'That's when you get d**ked and lose': Cost of quirky test schedule
With Covid-19 still causing havoc around the world, it came as no real surprise when the pandemic forced a change-up in the Rugby Championship schedule for 2021.
In years gone by, the likes of the All Blacks and Wallabies have rarely played either the Springboks or Pumas two weekends in a row. In 2018, New Zealand and Australia squared off over the opening two rounds of the Championship before NZ played rotating matches against Argentina and South Africa over the final four rounds.
In 2021, however, the All Blacks have played back-to-back games against the Wallabies, before playing back-to-back games against the Pumas, then finishing up with back-to-back games against the Springboks.
Factor in the two-test series with Fiji in July (while Argentina played Wales twice, the Wallabies squared off with France over three weeks, and the Springboks did the same with the touring British and Irish Lions), and preparation has perhaps been somewhat easier for the teams this year, due to not having to chop and change what they’re expecting from their opponents on a weekly basis.
It also gives players the opportunity to feel out their opposition and ensures there’s some consistency from week to week.
But, that consistency also comes with some complications.
“I think [the schedule] has different challenges,” Codie Taylor told media this week.
“We had three Aussie tests in a row and a big goal for us was to win each one of those.

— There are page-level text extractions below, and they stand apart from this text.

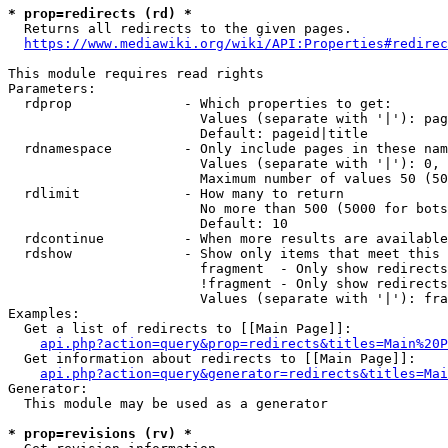
* prop=redirects (rd) *
  Returns all redirects to the given pages.

https://www.mediawiki.org/wiki/API:Properties#redirec
This module requires read rights

Parameters:

  rdprop              - Which properties to get:

                        Values (separate with '|'): pag
                        Default: pageid|title

  rdnamespace         - Only include pages in these nam
                        Values (separate with '|'): 0, 
                        Maximum number of values 50 (50
  rdlimit             - How many to return

                        No more than 500 (5000 for bots
                        Default: 10

  rdcontinue          - When more results are available
  rdshow              - Show only items that meet this 
                        fragment  - Only show redirects
                        !fragment - Only show redirects
                        Values (separate with '|'): fra
Examples:

  Get a list of redirects to [[Main Page]]:

api.php?action=query&prop=redirects&titles=Main%20P
  Get information about redirects to [[Main Page]]:

api.php?action=query&generator=redirects&titles=Mai
Generator:

  This module may be used as a generator

* prop=revisions (rv) *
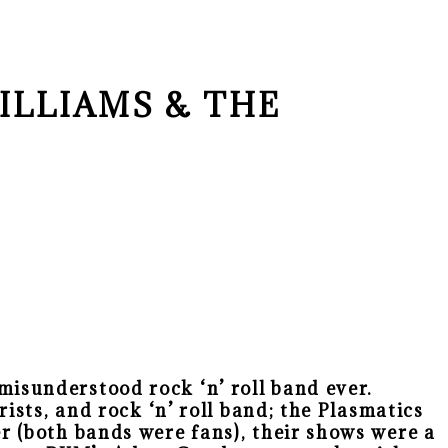
ILLIAMS & THE
isunderstood rock ‘n’ roll band ever.
ists, and rock ‘n’ roll band; the Plasmatics
r (both bands were fans), their shows were a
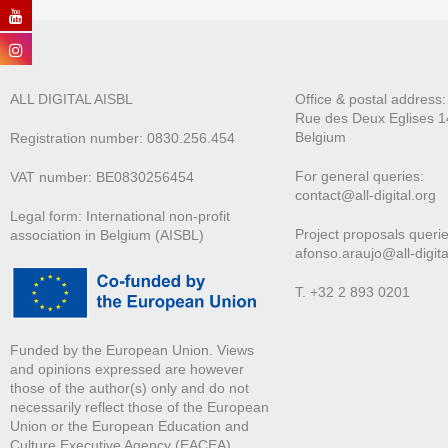
ALL DIGITAL AISBL
Office & postal address
Rue des Deux E
glises 1
Belgium
Registration number: 0830.256.454
For general queries:
VAT number: BE0830256454
contact@all-digital.org
Legal form: International non-profit
Project proposals querie
association in Belgium (AISBL)
afonso.araujo@all-digita
T. +32 2 893 0201
Funded by the European Union. Views
and opinions expressed are however
those of the author(s) only and do not
necessarily reflect those of the European
Union or the European Education and
Culture Executive Agency (EACEA).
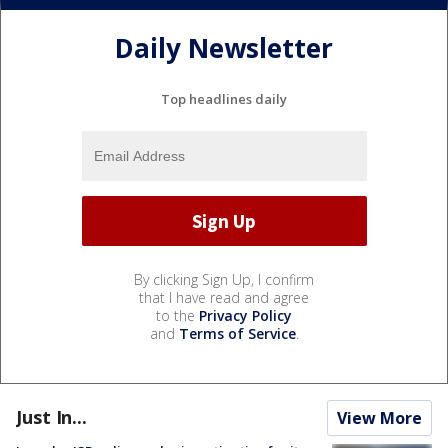
Daily Newsletter
Top headlines daily
By clicking Sign Up, I confirm
that I have read and agree
to the
Privacy Policy
and
Terms of Service
.
Just In...
View More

That comes with a different challenge in itself.”
Following a loss, the defeated side can assess where they fell short against the opponents and right those wrongs. The winners may have found the recipe for success in one match but that won’t necessarily lead to a victory in the next, which forces them to innovate while also trying to second-guess their opposition.
There’s also the possibility that boredom creeps in, with players preparing for the same opponents and the same style of play week after week.
“I think when you change teams, it’s a fresh new look on the week and it’s a new opposition so that brings something different,” Taylor said. “I’m not saying that Aussie didn’t do that but in terms of mentally preparing with your mindset, you have to nail it or else that’s when you get d**ked and lose those games.”
It’s dangerous to draw too many conclusions after a handful of tests this year, but there were glimpses during the two back-to-back tests on the Gold Coast that a changing of the guard may be coming. #NZLvARG #RSAvAUS #AllBlacks
— The XV Rugby (@TheXV) September 13, 2021
Despite having a hugely favourable record over the Wallabies in the last decade, with the All Blacks suffering just six defeats and two draws in the 11 years prior to 2021, all of those ‘non-wins’ came in separate seasons. As such, this year’s clean-sweep was just the fourth in 12 years.
Unsurprisingly, the All Blacks won’t be letting their guard down in their rematch with Argentina this weekend, despite scoring 78 unanswered points against the Pumas in their past two encounters.
“It’s the same this week with Argie,” Taylor said. “They’ll be hurting, they’ll be pretty fired up to go out there and prove they’re a world-class team. It’s just different challenges, I think.”
The 39-0 win on Sunday marked the equal-largest margin the All Blacks have ever recorded over the Pumas outside of New Zealand, but there were still plenty of areas where Taylor and his teammates will be hoping to improve ahead of Saturday.
That means acknowledging the successes but also remaining grounded in successive victories. At present, the All Blacks have won all seven of their matches in 2021, scoring 386 points and conceding just 104.
“I think [the key is] being – not harsh – but realistic with every performance,” Taylor said. “This team’s got a new vision of where we want to get to and we’re striving in that direction. It’s pretty exciting to see and it’s a great team to be a part of. The culture’s building really nicely.
“Even on the weekend just gone… there’s still areas we want to really work on and nail and if we do that, we’re taking our game to another level. That’s part of the vision, really. Teams are obviously after us and there are some big games coming up as well. We have to get better, it’s the reality of test footy.”